Среди убогих развалюх и развалин постоялый двор выделялся разве что размерами, но выглядел столь же невзрачно. Из распахнутых дверей лился свет, внутри играла дудка, и визгливый женский голос выводил похабную песню о сельской девице, которая пошла в лес, повстречала медведя, да и раздумала возвращаться в деревню, потому что медведь - большой хозяин леса, и хозяйство у него больше в десять раз, чем у жениха девицы. Морту песня не понравилась, а Кестис, слушая, глупо улыбался.
Певица закончила последний куплет, как раз когда путники были у дверей. Внутри застучали кружки по столам - слушатели выражали восторг. Раздались крики:
– Спой еще, красотка!..
– Эй, играй, музыкант! Жарь еще!..
– Эй, милашка, а не хочешь на мое хозяйство глянуть?.. Я в постели - чистый медведь!
– Какой же ты чистый, ты грязнее грязи, лес тебя возьми!
– На себя погляди, урод!
Началась драка, из дверей доносились удары, треск и вопли постояльцев. На крыльцо вышел бородатый мужчина в драной рубахе. Зевнул, поглядел на приезжих.
Ему было скучно - похоже, нынешняя гульба с потасовкой и бранью была здесь делом обычным.
– Никак гости к нам? Заходите, почтенные, я сейчас конюху велю, чтобы лошадок обиходил.
– Кестис, поди сюда, поможешь мне поклажу сгрузить.
– Так я конюху скажу, он и мешки ваши внесет, - предложил хозяин.
– Сами управимся, - буркнул Туйвин.
– Нечего твоему конюху наше имущество лапать.
– Никак ценное там что?
– с притворной безразличностью осведомился хозяин.
– Так у нас все честно, не воруют. Я завсегда гляжу, чтоб постояльцам никакого беспокойства.
Туйвин с Кестисом сняли вьюки, притворяясь, будто они наполнены не травой, а чем-то более весомым. Хозяин наблюдал, туго набитые тюки его заинтересовали. Морт тихо спросил:
– Может, хватит притворяться? Здесь-то не перед кем изображать состоятельных путников с большой поклажей. Не вводи местных в соблазн.
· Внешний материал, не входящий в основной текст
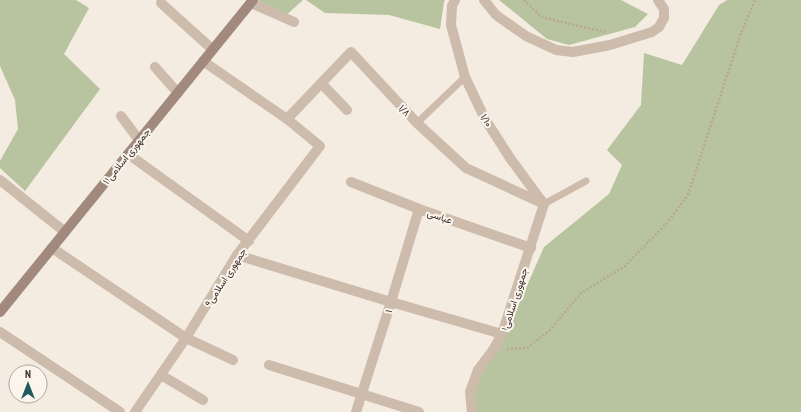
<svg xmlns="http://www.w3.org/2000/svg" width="801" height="412" font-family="'PT Sans Narrow',Vazirmatn,sans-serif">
<rect width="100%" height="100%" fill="#f4ebe1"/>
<g fill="#b8c4a0">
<polygon points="0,0 76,0 89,8 64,54 100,89 25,191 0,168 0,161 18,129 15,100 0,66"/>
<polygon points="258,0 303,0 282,19"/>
<polygon points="306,0 445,0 444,2 440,29 389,15 325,13"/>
<polygon points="499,0 621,0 648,14 635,27 569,45 547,39"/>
<polygon points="727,0 801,0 801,412 468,412 481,374 501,345 544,247 609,194 622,165 607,150 641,105 644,53 682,65 719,5"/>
</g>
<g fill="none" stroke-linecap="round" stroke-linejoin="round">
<g stroke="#b9a596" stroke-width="2.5" stroke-dasharray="2 2" stroke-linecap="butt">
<polyline points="524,0 542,17 582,27 607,32"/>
<polyline points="507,349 527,348 550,330 581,293 625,266 667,223 688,195 741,33 755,0"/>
</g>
<g stroke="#cdbbac" stroke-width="7">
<polyline points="417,123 465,77"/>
<polyline points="544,204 586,181"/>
</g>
<g stroke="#cdbbac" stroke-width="10">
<polyline points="455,0 452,6 451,25 465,77 485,119 510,158 543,203"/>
<polyline points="484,0 496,15 526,36 556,50 573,52 610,45 652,32 659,27 664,18 664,9 658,0"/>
<polyline points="161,3 212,49"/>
<polyline points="251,3 294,22"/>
<polyline points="155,67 178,93"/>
<polyline points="321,83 347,110"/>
<polyline points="121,116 139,140"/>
<polyline points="287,119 351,52 417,123 466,168 544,204"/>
<polyline points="128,154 249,241"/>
<polyline points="0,180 65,232"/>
<polyline points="351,182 419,209 531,248"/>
<polyline points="52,248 186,338 233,360"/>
<polyline points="237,255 391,302 502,334"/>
<polyline points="0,332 120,412"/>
<polyline points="269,365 419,412"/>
<polyline points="161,375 203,400"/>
<polyline points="135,412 186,338 237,255 320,146 287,119 203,61"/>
<polyline points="356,412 391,302 419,209"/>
<polyline points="472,412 470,392 478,370 493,350 502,334 544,204"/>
</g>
<polyline stroke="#a18a7d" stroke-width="10" points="0,312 253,0"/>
</g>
<g text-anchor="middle" stroke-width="4" stroke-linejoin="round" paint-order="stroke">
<g font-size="10" fill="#3b302b" stroke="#fbf5ee">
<text transform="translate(405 110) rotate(47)" y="4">۱/۸</text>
<text transform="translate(487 120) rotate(61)" y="4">۱/۱۰</text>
<text transform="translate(126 156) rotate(-51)" y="4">جمهوری اسلامی۱۱</text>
<text transform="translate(440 216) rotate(19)" y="4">عباسی</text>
<text transform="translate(225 277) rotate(-57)" y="4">جمهوری اسلامی۹</text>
<text transform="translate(514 299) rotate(-72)" y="4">جمهوری اسلامی۱</text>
<text transform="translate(388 311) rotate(-73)" y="4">۱</text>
</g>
</g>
<g transform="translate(28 384)"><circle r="19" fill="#fbf5ee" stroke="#aea6a0"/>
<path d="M0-3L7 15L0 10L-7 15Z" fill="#1f5a5e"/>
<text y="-6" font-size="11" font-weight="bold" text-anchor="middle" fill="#3b302b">N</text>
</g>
</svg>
– И то верно, - признал коротышка.
– Я больше по привычке.
Морт спешился и взял у Кестиса мешок.
– Эй, хозяин, любопытствуешь, с чем мы приехали? На, лови!
Мешок полетел в хозяина. Тот охнул, ожидая тяжкого удара в грудь, но поймал и удивился невесомости снаряда. Пощупал, и на его широком лице возникла глупая ухмылка.
– Это чего?
– Это ничего. Веди в зал и зови своего конюха.
Трапезный зал постоялого двора оказался длинным и широким помещением - слишком обширным для такого убогого здания, но большая часть его тонула в полумраке.
Освещение было скудным - два десятка плошек с дрянным маслом, причем половина их горела в дальнем от двери конце, там двое бойких молодцов наливали пиво из огромной бочки, там же играл на дудке тощий парень и пела женщина. Они как раз затянули новый мотив, на этот раз бесконечно долгую и жалостливую балладу о моряке, который не вернется к жене из плавания. Морт и его спутники прошли через зал, отыскали свободный стол, Туйвин переговорил с хозяином насчет комнаты для четверых… а песня тянулась и тянулась.